Tori objected to the proposal because Mia would be too far away from her family.
On 9 March Mia self-harmed but staff at Huntercombe Hospital deemed Mia could go return home to her family for a weekend visit.
The following day when Mia went home staff found a note in Mia’s room. Hospital staff phoned Tori to check on Mia during her home visit but did not mention in the call that they had found the note.
During the weekend Mia told her mum that she did not like the hospital, staff, the infrequency of visits by them and how staff had threatened to withdraw her home leave, the court was told. Tori reported these to the Huntercombe Hospital.

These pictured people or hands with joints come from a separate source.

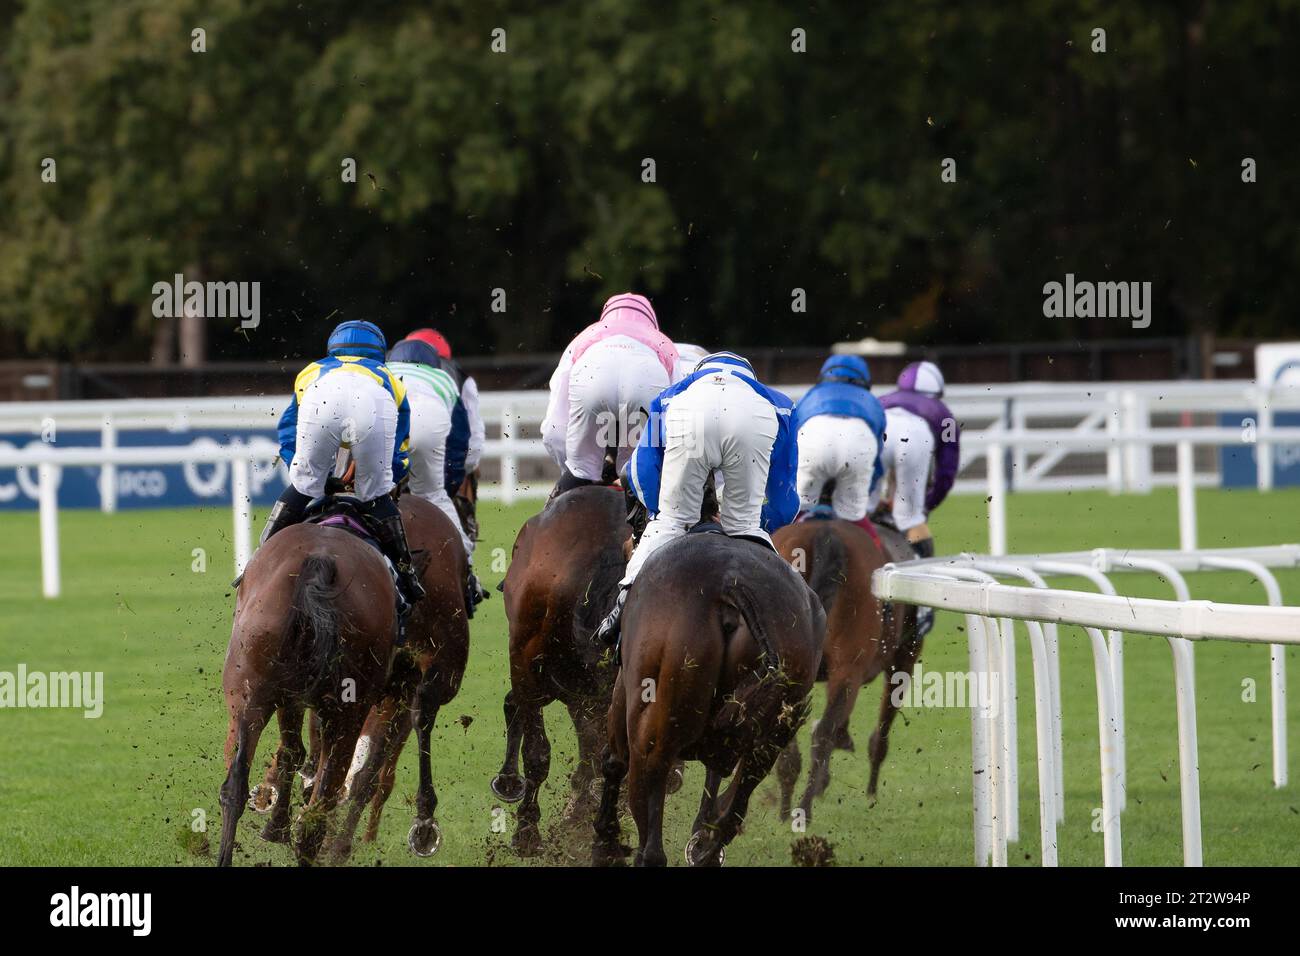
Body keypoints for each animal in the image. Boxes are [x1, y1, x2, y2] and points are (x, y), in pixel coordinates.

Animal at [215, 512, 397, 868]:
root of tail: (319, 563)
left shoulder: (289, 698)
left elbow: (292, 752)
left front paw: (276, 825)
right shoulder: (302, 701)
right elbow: (296, 753)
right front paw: (277, 826)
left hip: (250, 696)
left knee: (235, 787)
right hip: (348, 712)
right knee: (320, 803)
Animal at [592, 535, 821, 868]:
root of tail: (732, 585)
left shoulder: (624, 695)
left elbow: (613, 761)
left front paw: (605, 837)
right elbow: (715, 785)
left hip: (654, 729)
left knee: (652, 841)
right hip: (773, 730)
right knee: (735, 808)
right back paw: (708, 847)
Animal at [769, 515, 925, 822]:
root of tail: (825, 533)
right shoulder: (904, 658)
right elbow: (880, 735)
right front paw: (870, 792)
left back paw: (784, 810)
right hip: (851, 666)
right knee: (823, 733)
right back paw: (803, 809)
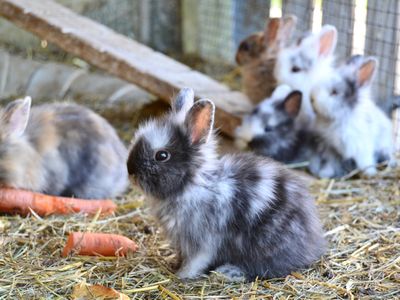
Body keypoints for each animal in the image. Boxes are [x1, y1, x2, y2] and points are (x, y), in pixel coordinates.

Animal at [126, 88, 326, 280]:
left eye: (162, 155)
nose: (130, 171)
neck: (191, 186)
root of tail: (312, 246)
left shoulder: (203, 241)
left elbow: (196, 261)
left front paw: (182, 275)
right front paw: (175, 265)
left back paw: (229, 272)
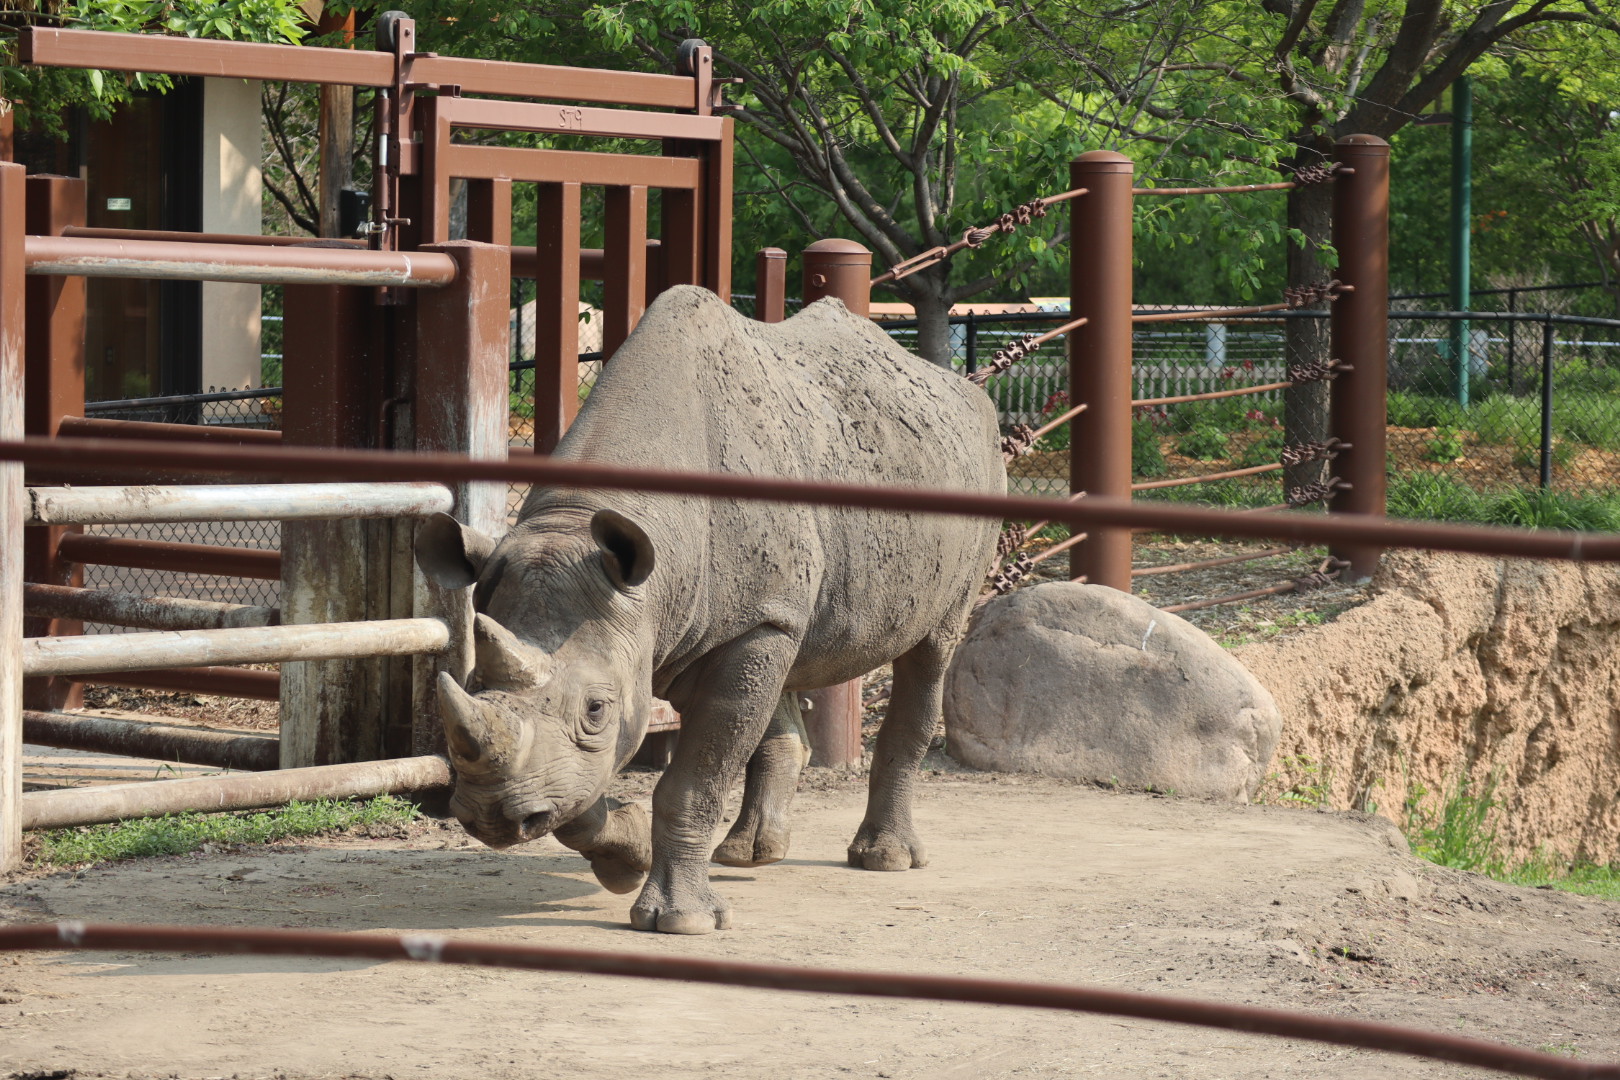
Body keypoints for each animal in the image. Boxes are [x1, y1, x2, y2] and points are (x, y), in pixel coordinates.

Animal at [415, 285, 1004, 934]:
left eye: (596, 709)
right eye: (471, 683)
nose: (492, 818)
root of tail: (966, 390)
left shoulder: (732, 622)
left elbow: (691, 779)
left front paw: (681, 921)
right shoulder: (665, 623)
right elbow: (579, 787)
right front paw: (626, 858)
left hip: (977, 475)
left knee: (931, 649)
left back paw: (884, 859)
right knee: (789, 665)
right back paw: (748, 855)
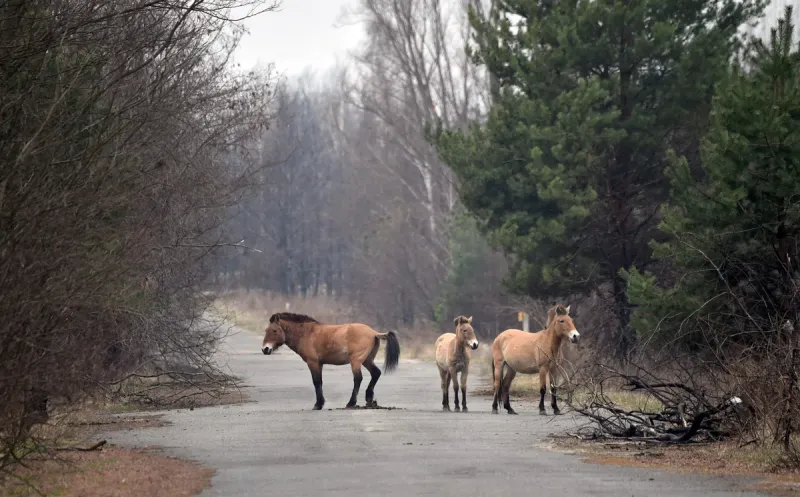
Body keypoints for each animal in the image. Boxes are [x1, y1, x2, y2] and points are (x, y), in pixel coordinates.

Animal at [260, 312, 400, 408]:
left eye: (274, 330)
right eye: (266, 330)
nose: (265, 349)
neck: (307, 333)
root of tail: (374, 332)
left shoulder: (313, 363)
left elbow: (316, 382)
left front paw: (318, 404)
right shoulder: (320, 364)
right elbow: (320, 382)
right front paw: (320, 403)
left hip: (356, 362)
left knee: (358, 379)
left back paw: (351, 403)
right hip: (367, 361)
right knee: (376, 373)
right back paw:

When Mia returned to the hospital on 12 March she was searched and a ligature and alcohol were missed. The following day staff had found her drunk in her room.
The following day a risk assessment indicated Mia remained at risk of self-harm.
In the early hours of 19 March Mia was found unresponsive in bed in her room. She died later that day of compression to the neck and a brain injury.
The Care Quality Commission inspected Huntercombe Hospital on 13 and 14 March, 2017 - days before Mia’s death – and again on 23 March, 2017. It rated the hospital as requiring improvement.
Huntercombe Hospital was closed following the publication of a follow up unannounced inspection report in February 2018 which ordered no new young patients be admitted because the CQC had found “significant and immediate concerns that required immediate action.”
The hospital did not “protect young people from carrying out acts of self-harm and aggression. Young people “had access to dangerous items as weapons or for acts of self-harm” and the site “did not learn lessons from serious incidents or take effective action to reduce the risk that a similar event would happen again.”
The CQC also found staff “failed to report some incidents” in line with the care company’s policy and “managers did not review or investigate all serious incidents robustly, openly and transparently.”